Dangers Remain despite the Budget Agreement

Due to its gargantuan economic potential, the United States has a history of recovering from military and financial blunders. But while this may not be the last one, few missteps have discredited it as much as the patched-together solution to the public debt crisis which was just approved. The most logical solution was President Barack Obama’s initial proposal of raising the debt ceiling in exchange for a fiscal adjustment balanced between tax increases and spending cuts. The weakness and lack of leadership by the president, whose Democratic Party has lost its previous majority in the House of Representatives, obliged him to cut a deal with the opposition Republican Party, in the midst of an attack of petty politics that tarnishes the reputation of the planet’s most powerful nation.

Although the formula that was agreed on put to rest the ghost of the unthinkable partial default and calmed the financial markets, its adverse effects will be felt for a long time, both inside and outside the United States. In exchange for a 15 percent increase in the debt ceiling, Obama was forced to give up his bid to increase taxes on the most privileged sectors and to accept instead massive cuts in public spending. This reduction, which is greater than the amount of the debt ceiling increase, will restrict social services in health care, education and unemployment benefits, punishing a group which has been suffering from an unusually high unemployment rate — currently at 9.2 percent — since the crisis caused by the bursting of the mortgage bubble began at the end of 2007.

The fact that the congressional plan worsened the prospects of millions of Americans already under pressure from the slow and uneven economic recovery, led legislators from Obama’s own party to vote against it. But its questionable effects go still further.

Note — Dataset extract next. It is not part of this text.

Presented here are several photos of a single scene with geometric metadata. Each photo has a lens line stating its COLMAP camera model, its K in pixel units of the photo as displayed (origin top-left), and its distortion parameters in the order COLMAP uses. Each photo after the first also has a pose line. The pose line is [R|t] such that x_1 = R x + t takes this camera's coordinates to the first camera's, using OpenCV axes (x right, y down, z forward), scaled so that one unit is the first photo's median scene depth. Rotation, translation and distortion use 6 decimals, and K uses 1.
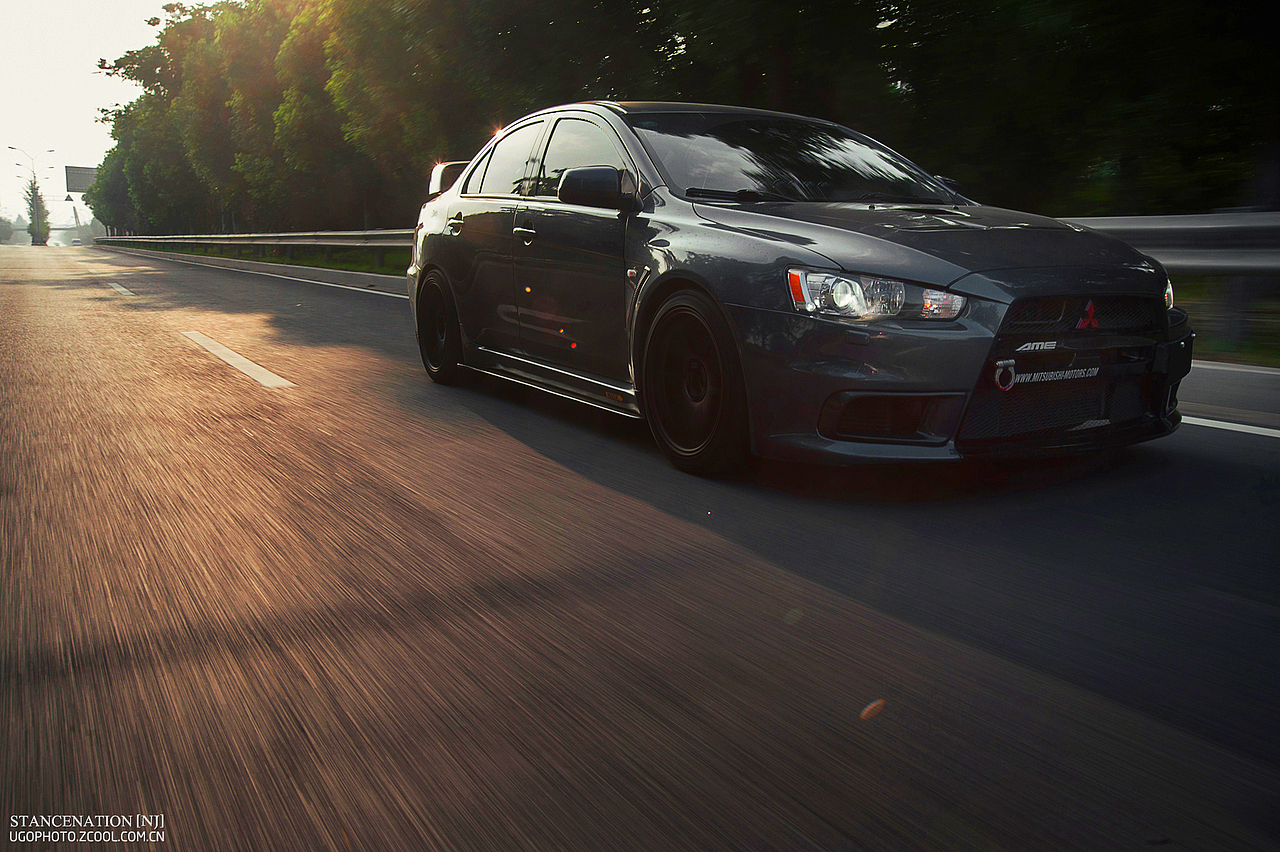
lens RADIAL K [[1090.6, 0, 640.0], [0, 1090.6, 426.0], [0, 0, 1]] dist [-0.108301, 0.258393]
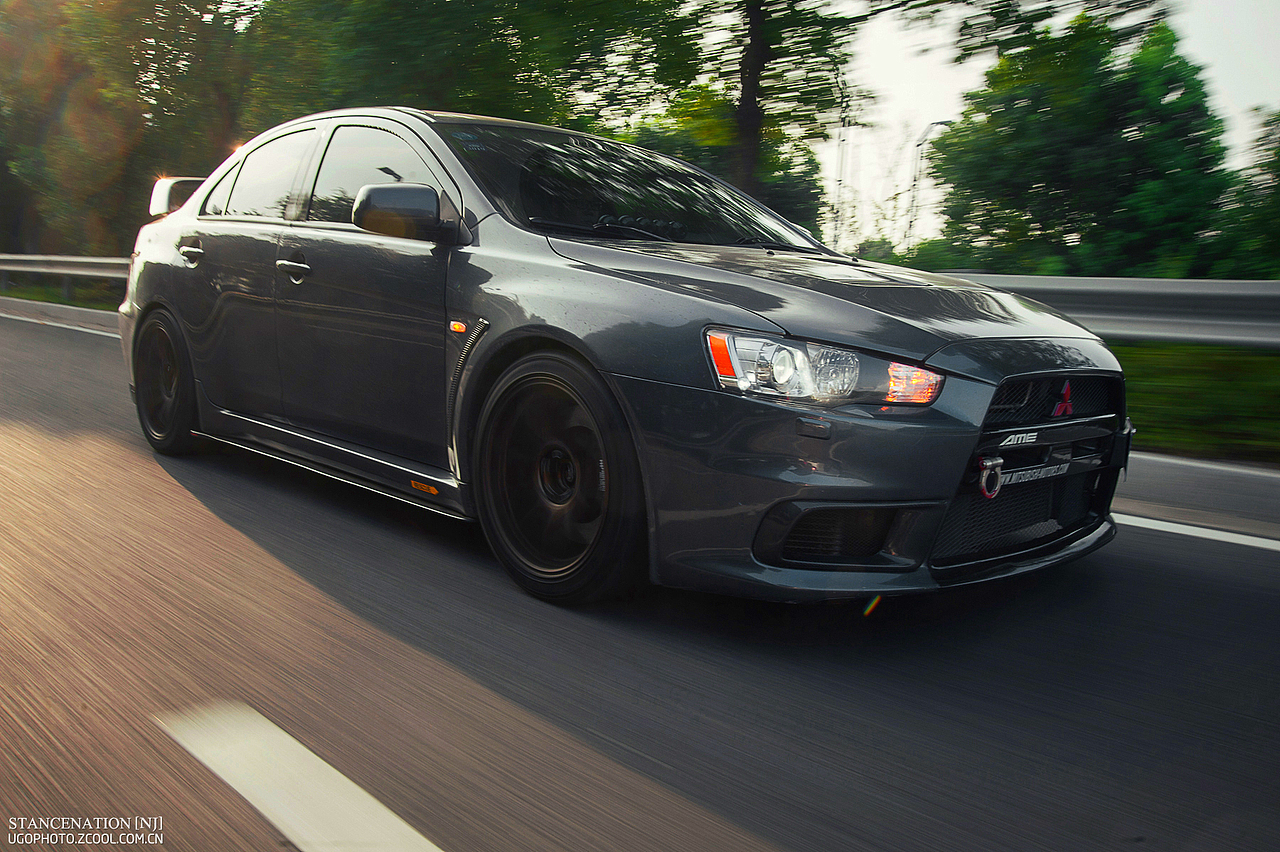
lens RADIAL K [[1090.6, 0, 640.0], [0, 1090.6, 426.0], [0, 0, 1]] dist [-0.108301, 0.258393]
pose [[0.968256, 0.009646, 0.249775, -0.071186], [0.001253, 0.999055, -0.043437, -0.038737], [-0.249958, 0.042371, 0.967329, 0.244704]]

It showed Republican legislators taking advantage of their majority to defend minor political interests and play based on future electoral calculations. In particular, the tea party, the party’s right wing, blocked Obama’s initial proposal with no justification. But above all, the convoluted negotiating process demonstrated a deep erosion of mature leadership capability in the political system, from presidential authority to the functioning of the parties.

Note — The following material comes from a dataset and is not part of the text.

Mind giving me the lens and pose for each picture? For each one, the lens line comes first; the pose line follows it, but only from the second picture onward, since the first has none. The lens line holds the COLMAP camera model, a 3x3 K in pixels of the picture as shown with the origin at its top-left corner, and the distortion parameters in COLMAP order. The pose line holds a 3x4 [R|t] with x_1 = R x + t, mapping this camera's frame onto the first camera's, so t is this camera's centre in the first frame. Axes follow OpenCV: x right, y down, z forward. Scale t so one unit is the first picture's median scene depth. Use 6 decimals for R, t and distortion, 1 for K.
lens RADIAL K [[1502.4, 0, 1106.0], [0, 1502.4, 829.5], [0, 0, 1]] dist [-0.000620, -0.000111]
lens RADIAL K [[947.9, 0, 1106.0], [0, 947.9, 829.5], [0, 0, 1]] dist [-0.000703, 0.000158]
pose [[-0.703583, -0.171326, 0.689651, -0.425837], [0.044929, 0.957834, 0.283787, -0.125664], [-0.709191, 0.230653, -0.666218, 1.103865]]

The consequences are no less serious outside of the United States. The cutbacks in public spending will further reduce America’s diminished capacity for consumption, which, together with the crisis affecting various nations in the European Union, will affect the countries that export to these two largest economic groupings in the world. The weakness of the dollar will aggravate the inflationary threat in emerging countries with revalued currencies, such as Brazil and Uruguay. And the largest holders of U.S. bonds, especially China, and in our region, Brazil, will see the value of these investments drop. Everything points to a period of global turmoil which Uruguay will not escape, since our current strong economic growth is closely linked to export markets of uncertain future and to foreseeable monetary vicissitudes.